Matthias sneaks in, but the abbey’s standard is nowhere to be found. Instead, Matthias spends his time freeing the Vole family, who were being held hostage by the enemy. Matthias leaves the Vole family under the protection of Basil Stag Hare and returns to the abbey empty-handed.
Was this worth the risk?
This question has been haunting me for a week or two now, and it came to the forefront upon viewing the (excellent, by the way) movie, Stone of Destiny, this past weekend.
Stone of Destiny deals with real events (embellished though they probably are). Four young Scottish university students, desiring to awaken national pride in their kinsmen, sneak into Westminster Abbey to retrieve (some would say steal) the Stone of Destiny and bring it back to its rightful home: Scotland.
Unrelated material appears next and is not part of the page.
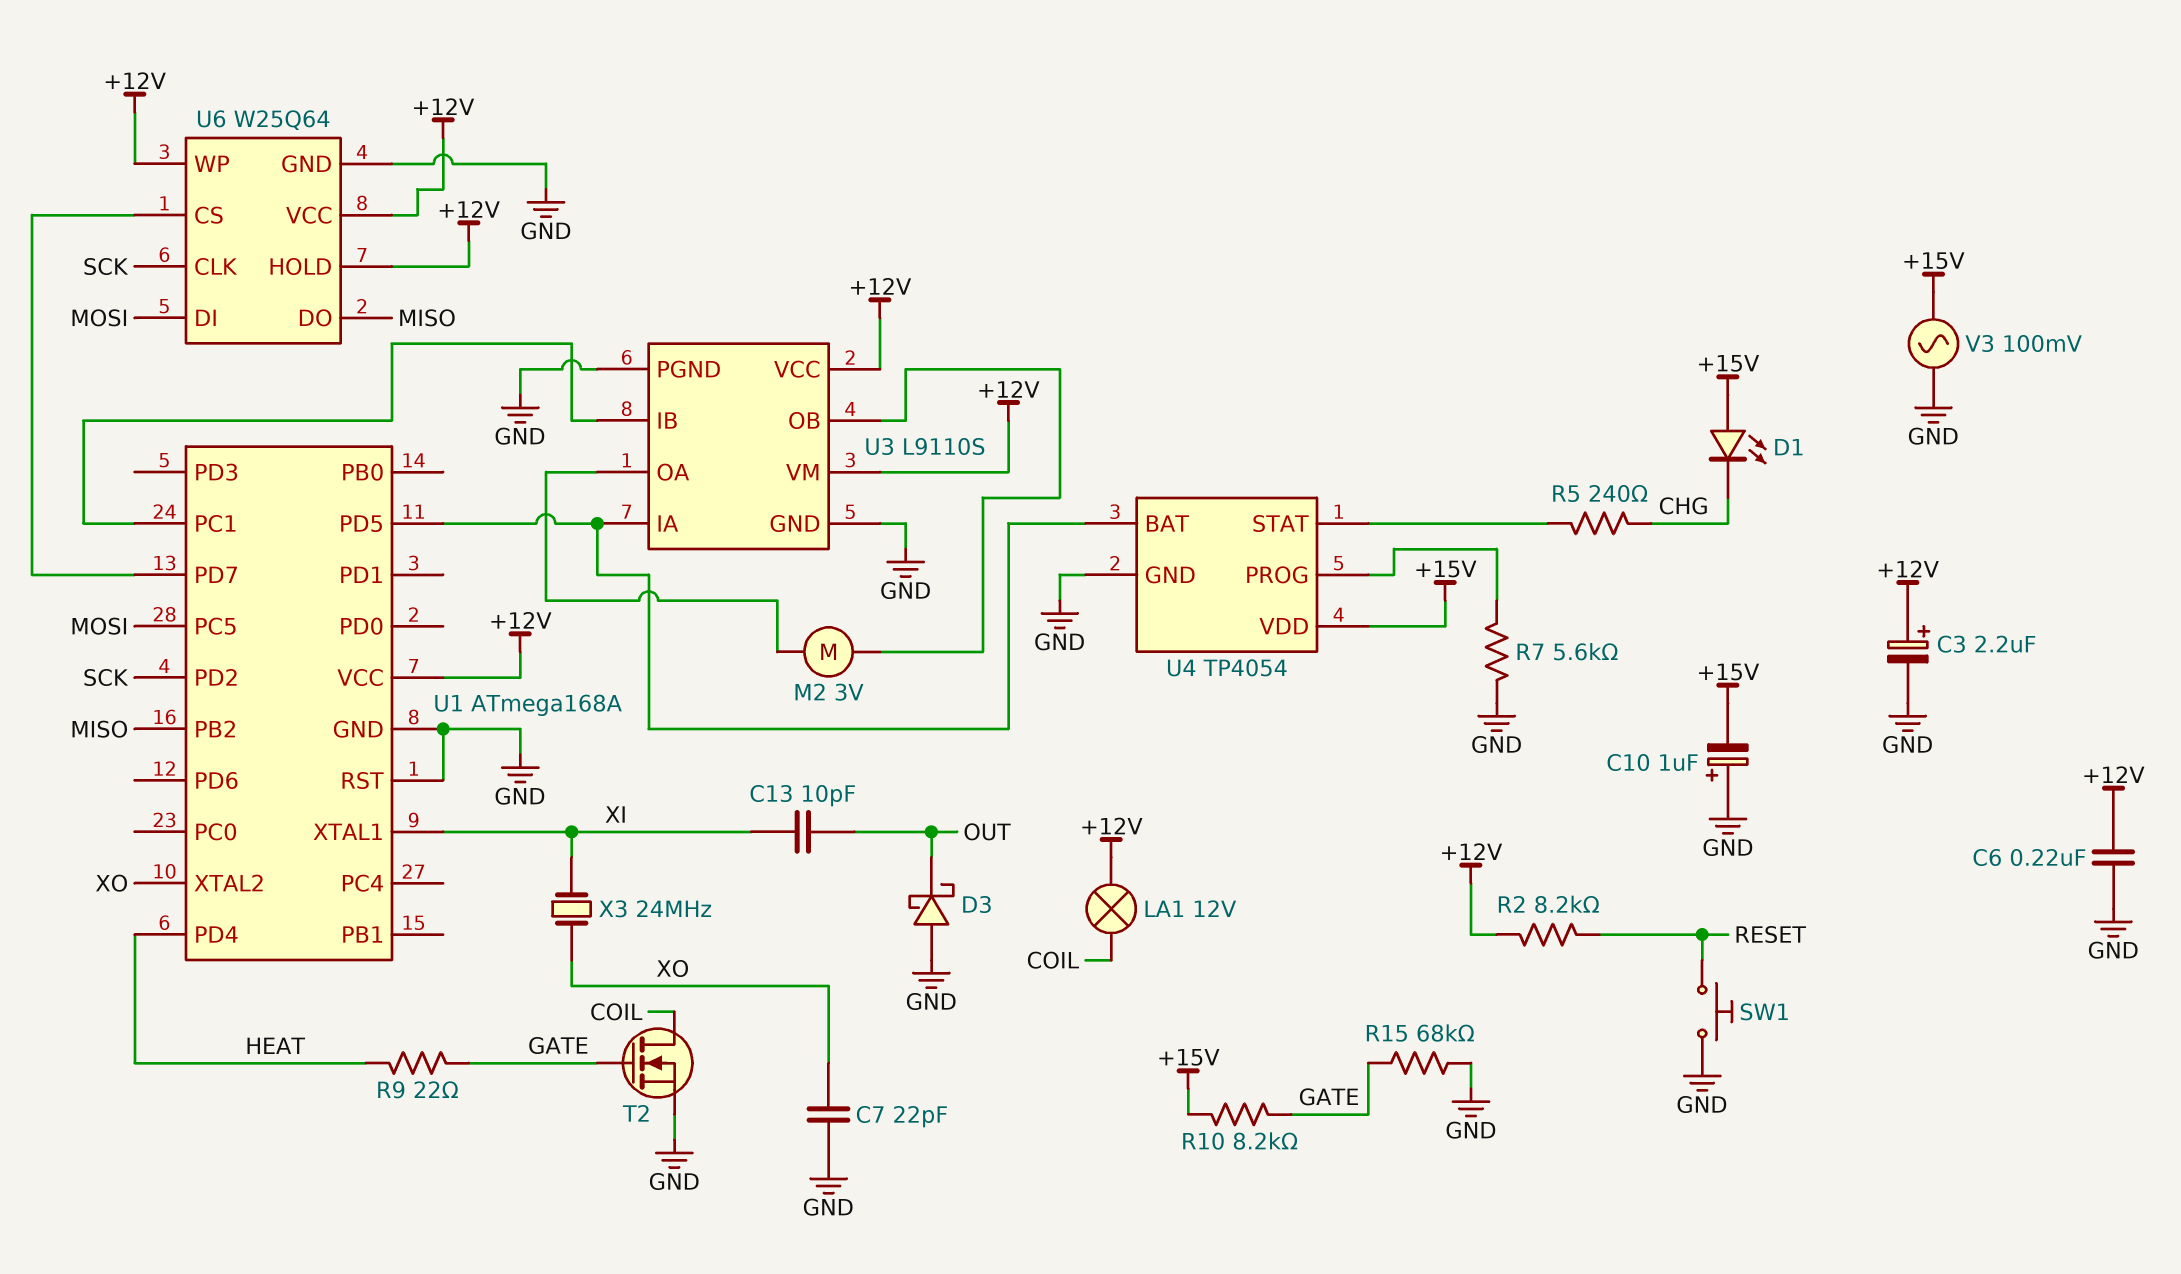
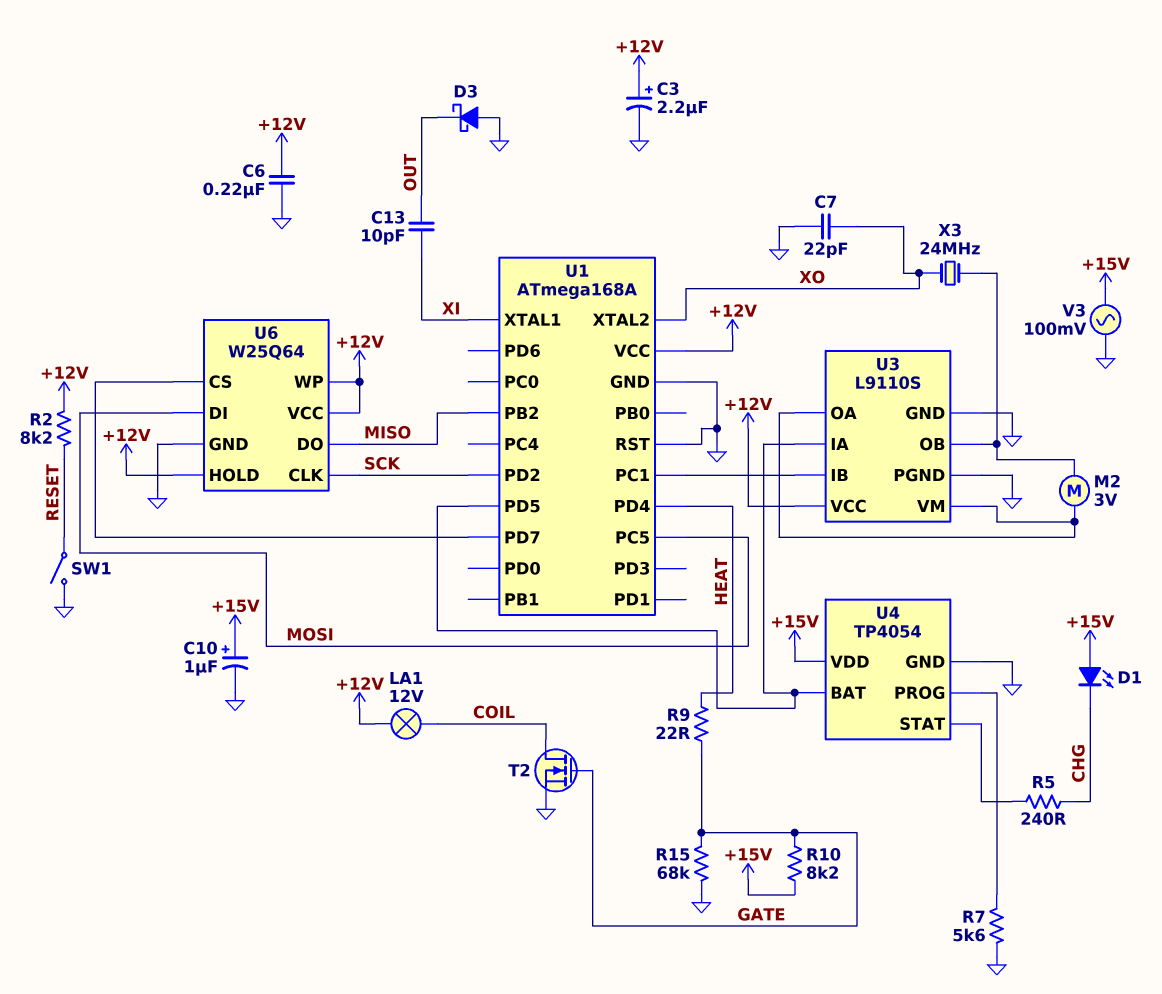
C10: 1uF (plus GND, minus +15V) -> 1uF (plus +15V, minus GND)
SW1: button (GND, RESET) -> switch (GND, RESET)
U3 pin VM: +12V -> U3/OA
X3: 24MHz (XI, XO) -> 24MHz (U3/OB, XO)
If you are unfamiliar with Scottish history, the Stone of Destiny is the Stone of Scone, used for centuries in the coronation of Scottish kings. The stone was taken to England by King Edward I when he captured it in battle in the late 1200s. In the movie, we learn that the stone has been fitted into the chair that is used for the coronation of English kings. By sitting in the chair, the new king is effectively sitting upon both the English coronation chair and the Stone of Destiny at once, which coronates the king as both King of England and of Scotland Scots, according to the traditions of both nations.
To the Scots, this was a symbol of their repeated subjugation to the England, to their status as a conquered people, disallowed from ruling themselves.
I do not doubt the necessity of heroics. The question I have been struggling with, however, is how one goes about choosing the appropriate heroics.
In regard to the movie, I found myself so nervous for the four students. If they failed, would they still consider all of this worth the risk? Because they succeeded, did this make it worth the risk?
Or was its worth revealed when, upon Christmas morning, news of the theft spread over the country, and citizens were dancing in the streets, waving Scottish flags? That this small victory revived a sense of nationhood and the attendant hope of liberty–is this the litmus test?
As I read the story of Matthias to my children, I wondered what it was teaching them. Is it worth risking one’s life for the sake of a tattered piece of tapestry? Or, much like the Stone of Destiny, did the retrieval of an artifact represent victory? And was this symbol of victory of the utmost importance?
And if symbols are inherently worth defending, what symbols are of such value to our own culture? What symbols ought we to defend? And are we defending them?